Saved entries
========================================

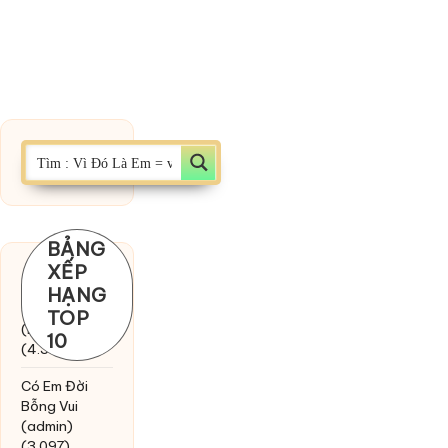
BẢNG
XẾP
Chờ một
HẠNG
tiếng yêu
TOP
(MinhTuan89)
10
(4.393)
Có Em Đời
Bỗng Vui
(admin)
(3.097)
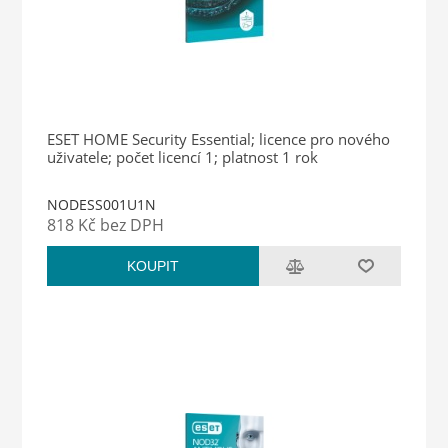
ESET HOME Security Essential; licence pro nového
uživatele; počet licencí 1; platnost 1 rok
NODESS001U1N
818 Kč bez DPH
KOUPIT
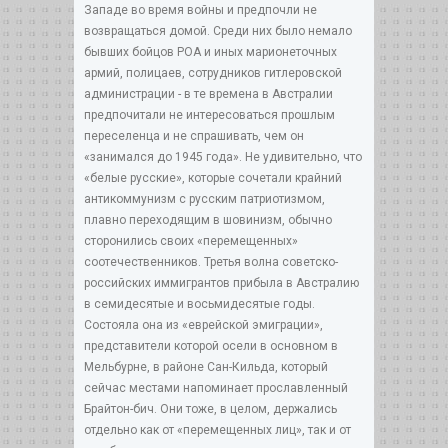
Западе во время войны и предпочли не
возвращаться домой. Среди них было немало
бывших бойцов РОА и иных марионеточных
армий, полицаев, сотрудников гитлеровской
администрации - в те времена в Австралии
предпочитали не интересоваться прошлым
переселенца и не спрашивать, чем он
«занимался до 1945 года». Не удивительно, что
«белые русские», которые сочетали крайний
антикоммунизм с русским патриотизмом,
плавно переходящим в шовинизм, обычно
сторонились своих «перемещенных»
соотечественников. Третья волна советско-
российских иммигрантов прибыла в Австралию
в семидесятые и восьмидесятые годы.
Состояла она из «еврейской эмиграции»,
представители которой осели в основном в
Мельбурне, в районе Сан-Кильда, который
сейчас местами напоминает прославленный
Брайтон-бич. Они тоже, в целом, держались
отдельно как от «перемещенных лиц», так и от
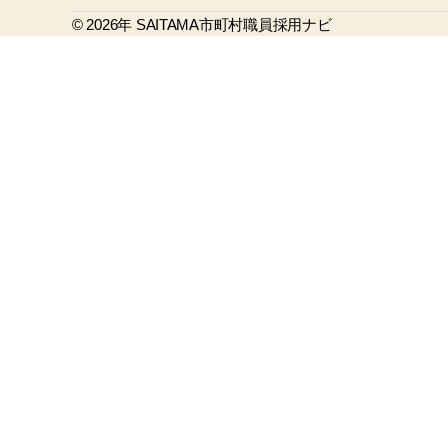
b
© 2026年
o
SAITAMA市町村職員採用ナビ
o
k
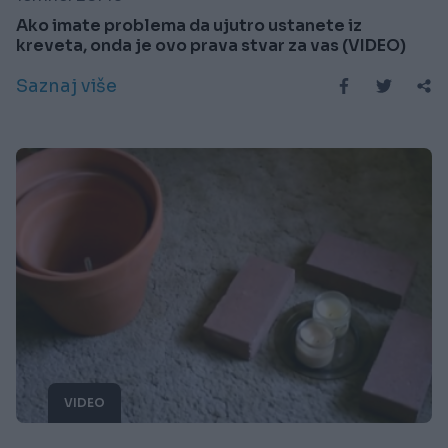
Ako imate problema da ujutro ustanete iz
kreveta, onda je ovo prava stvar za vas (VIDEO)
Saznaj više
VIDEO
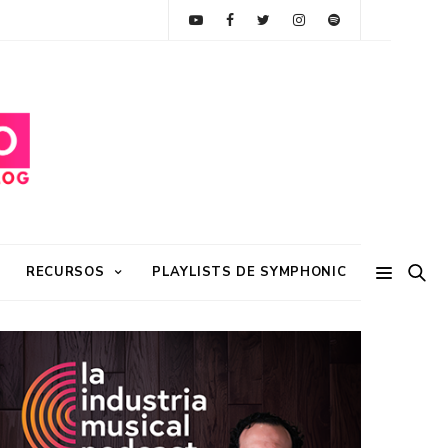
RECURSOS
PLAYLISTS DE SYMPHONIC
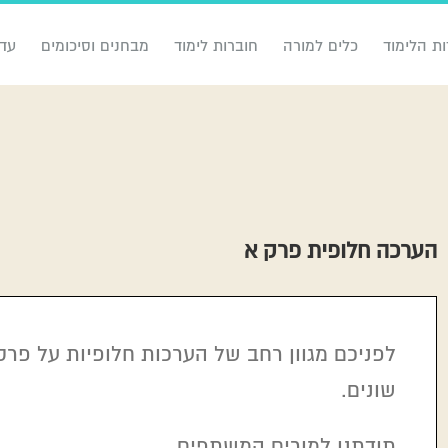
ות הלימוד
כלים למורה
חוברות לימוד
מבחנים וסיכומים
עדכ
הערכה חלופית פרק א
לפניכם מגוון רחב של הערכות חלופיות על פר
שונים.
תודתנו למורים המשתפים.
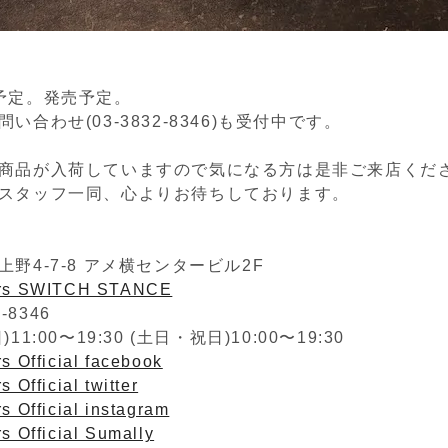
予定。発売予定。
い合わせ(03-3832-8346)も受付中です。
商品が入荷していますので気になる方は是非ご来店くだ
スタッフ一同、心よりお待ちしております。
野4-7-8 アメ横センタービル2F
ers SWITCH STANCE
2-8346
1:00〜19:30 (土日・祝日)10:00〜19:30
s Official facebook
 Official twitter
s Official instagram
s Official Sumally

========================================

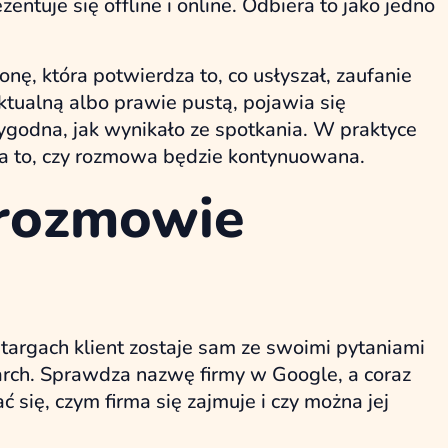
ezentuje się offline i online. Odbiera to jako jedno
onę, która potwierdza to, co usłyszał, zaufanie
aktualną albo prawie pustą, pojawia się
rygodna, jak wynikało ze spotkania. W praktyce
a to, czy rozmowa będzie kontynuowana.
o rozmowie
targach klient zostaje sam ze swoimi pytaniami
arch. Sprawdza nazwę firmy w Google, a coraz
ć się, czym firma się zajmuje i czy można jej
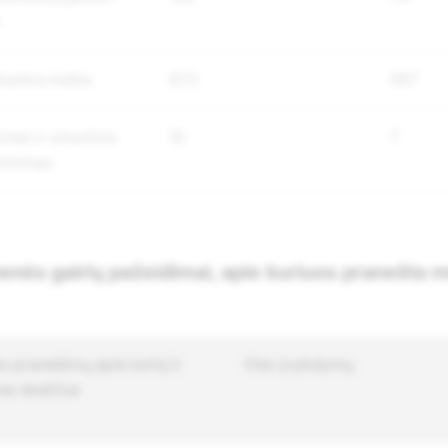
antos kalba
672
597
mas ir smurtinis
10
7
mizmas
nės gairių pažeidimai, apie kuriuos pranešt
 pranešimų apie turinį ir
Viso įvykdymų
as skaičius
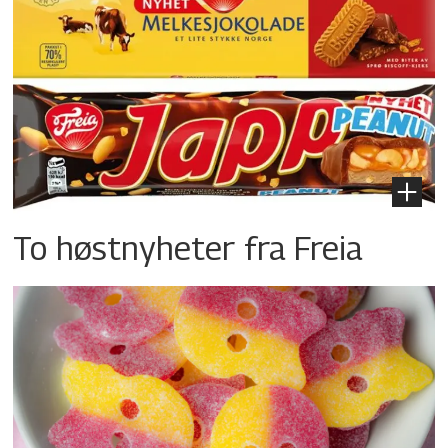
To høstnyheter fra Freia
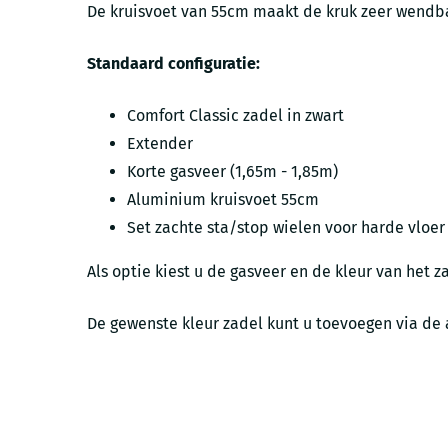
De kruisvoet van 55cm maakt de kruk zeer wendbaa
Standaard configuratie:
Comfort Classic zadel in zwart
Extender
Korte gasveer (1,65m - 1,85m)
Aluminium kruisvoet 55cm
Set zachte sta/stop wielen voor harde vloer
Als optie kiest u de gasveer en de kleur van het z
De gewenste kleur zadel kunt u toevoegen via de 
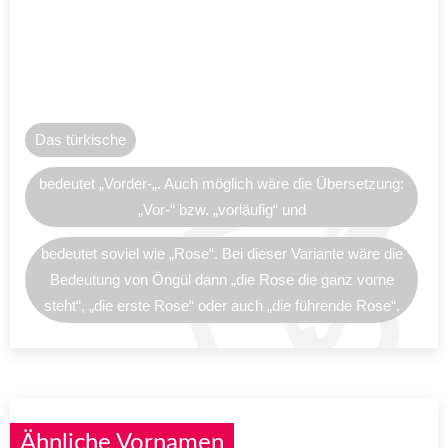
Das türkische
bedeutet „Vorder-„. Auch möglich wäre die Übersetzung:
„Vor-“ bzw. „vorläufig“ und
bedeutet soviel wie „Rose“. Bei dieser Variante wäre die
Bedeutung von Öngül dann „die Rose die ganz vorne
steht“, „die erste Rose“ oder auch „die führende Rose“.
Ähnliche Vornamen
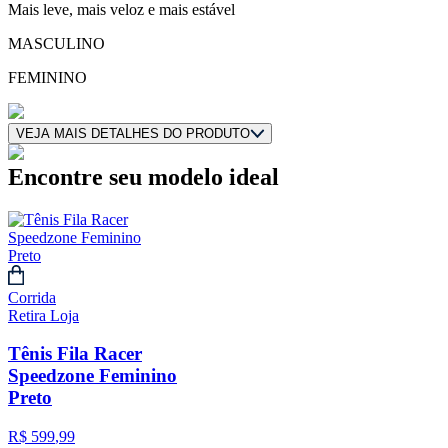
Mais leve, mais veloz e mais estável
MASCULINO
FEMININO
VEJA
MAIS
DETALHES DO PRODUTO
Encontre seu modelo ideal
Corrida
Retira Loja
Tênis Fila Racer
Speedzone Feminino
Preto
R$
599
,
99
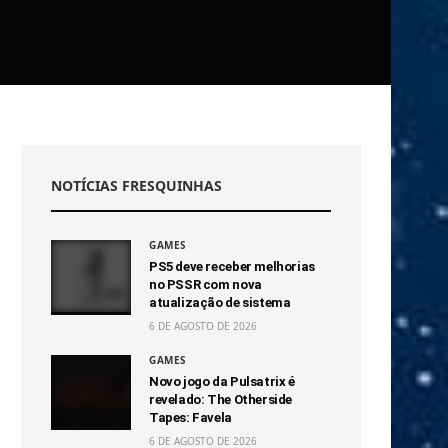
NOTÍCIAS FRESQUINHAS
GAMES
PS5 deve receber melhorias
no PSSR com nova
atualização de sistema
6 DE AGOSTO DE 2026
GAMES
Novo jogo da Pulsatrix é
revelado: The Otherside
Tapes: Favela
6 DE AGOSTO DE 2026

========================================

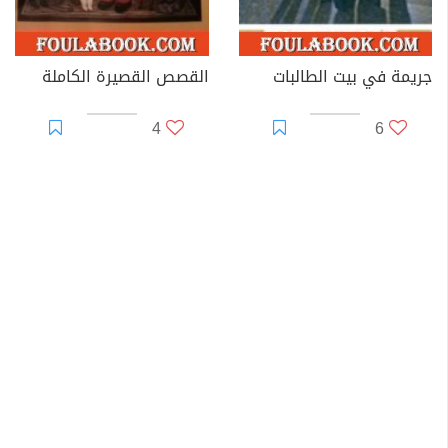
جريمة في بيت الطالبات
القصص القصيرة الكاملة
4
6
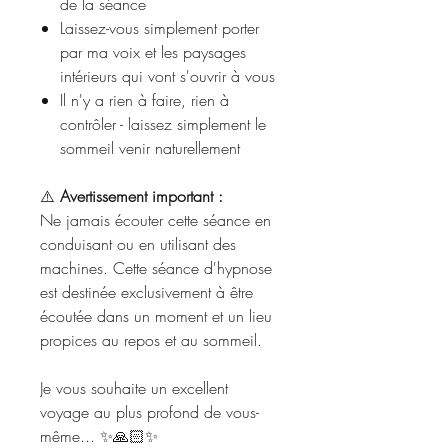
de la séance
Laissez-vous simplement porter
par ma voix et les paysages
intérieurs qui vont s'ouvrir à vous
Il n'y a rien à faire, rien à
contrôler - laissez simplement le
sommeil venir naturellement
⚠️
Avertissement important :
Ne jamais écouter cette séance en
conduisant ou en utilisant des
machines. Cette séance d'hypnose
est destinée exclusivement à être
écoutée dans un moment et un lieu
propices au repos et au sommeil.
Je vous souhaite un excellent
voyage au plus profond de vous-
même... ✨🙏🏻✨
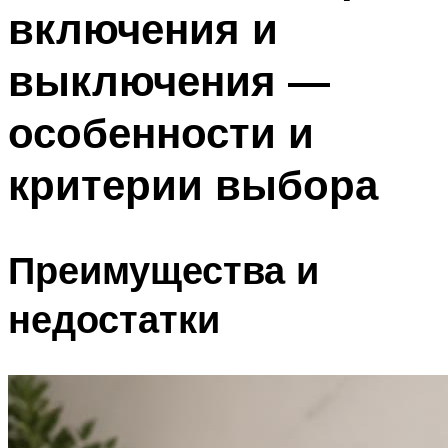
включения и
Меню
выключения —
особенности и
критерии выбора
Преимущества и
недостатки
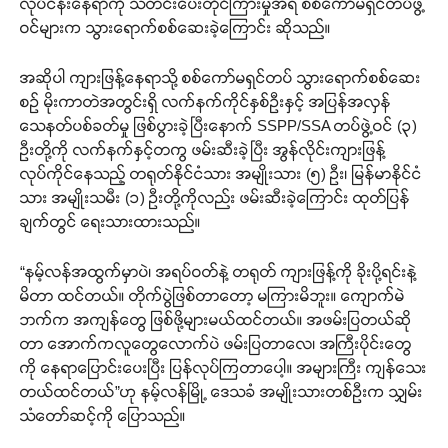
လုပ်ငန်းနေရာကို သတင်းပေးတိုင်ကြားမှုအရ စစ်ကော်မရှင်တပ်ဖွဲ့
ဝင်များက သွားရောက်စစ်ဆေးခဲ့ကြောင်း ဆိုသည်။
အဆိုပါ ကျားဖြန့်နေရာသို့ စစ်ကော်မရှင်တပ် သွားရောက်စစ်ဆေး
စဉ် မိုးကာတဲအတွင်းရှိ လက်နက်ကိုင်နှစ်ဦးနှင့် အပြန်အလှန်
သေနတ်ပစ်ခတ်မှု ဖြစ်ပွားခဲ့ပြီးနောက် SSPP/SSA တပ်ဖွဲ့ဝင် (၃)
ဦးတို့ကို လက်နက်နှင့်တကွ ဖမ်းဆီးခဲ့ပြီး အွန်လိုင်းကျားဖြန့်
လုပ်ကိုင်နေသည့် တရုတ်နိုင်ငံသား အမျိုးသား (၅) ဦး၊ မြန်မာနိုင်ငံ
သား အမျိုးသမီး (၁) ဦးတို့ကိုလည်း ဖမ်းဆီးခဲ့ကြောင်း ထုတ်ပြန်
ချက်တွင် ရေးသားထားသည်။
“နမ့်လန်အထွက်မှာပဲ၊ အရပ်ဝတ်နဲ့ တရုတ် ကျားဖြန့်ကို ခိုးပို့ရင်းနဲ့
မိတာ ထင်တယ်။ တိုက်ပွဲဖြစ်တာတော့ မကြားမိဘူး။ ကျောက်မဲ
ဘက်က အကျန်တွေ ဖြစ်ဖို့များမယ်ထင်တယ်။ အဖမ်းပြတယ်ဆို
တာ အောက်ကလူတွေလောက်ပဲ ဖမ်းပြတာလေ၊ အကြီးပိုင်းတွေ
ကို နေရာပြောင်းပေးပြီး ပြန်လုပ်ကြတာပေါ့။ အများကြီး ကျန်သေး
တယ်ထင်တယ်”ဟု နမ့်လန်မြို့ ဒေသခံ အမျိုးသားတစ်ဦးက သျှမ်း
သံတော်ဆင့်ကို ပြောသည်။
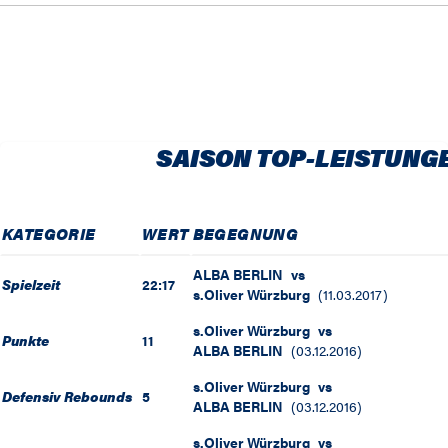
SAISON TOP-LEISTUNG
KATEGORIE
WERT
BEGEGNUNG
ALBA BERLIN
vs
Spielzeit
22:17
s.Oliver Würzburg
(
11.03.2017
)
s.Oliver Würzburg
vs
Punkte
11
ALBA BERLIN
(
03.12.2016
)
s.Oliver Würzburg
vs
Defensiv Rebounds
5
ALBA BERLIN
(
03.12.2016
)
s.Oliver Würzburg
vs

========================================

_TASK INSTRUCTIONS_. Each line above starting at the one holding "Comfort Classic zadel in zwart" and ending at the one holding "Tapes: Favela" should be set down exactly as it stands, both ends included, with no pictures.

_OUTPUT_.
Comfort Classic zadel in zwart
Extender
Korte gasveer (1,65m - 1,85m)
Aluminium kruisvoet 55cm
Set zachte sta/stop wielen voor harde vloer
Als optie kiest u de gasveer en de kleur van het z
De gewenste kleur zadel kunt u toevoegen via de 
Das türkische
bedeutet „Vorder-„. Auch möglich wäre die Übersetzung:
„Vor-“ bzw. „vorläufig“ und
bedeutet soviel wie „Rose“. Bei dieser Variante wäre die
Bedeutung von Öngül dann „die Rose die ganz vorne
steht“, „die erste Rose“ oder auch „die führende Rose“.
Ähnliche Vornamen
Mais leve, mais veloz e mais estável
MASCULINO
FEMININO
VEJA
MAIS
DETALHES DO PRODUTO
Encontre seu modelo ideal
Corrida
Retira Loja
Tênis Fila Racer
Speedzone Feminino
Preto
R$
599
,
99
NOTÍCIAS FRESQUINHAS
GAMES
PS5 deve receber melhorias
no PSSR com nova
atualização de sistema
6 DE AGOSTO DE 2026
GAMES
Novo jogo da Pulsatrix é
revelado: The Otherside
Tapes: Favela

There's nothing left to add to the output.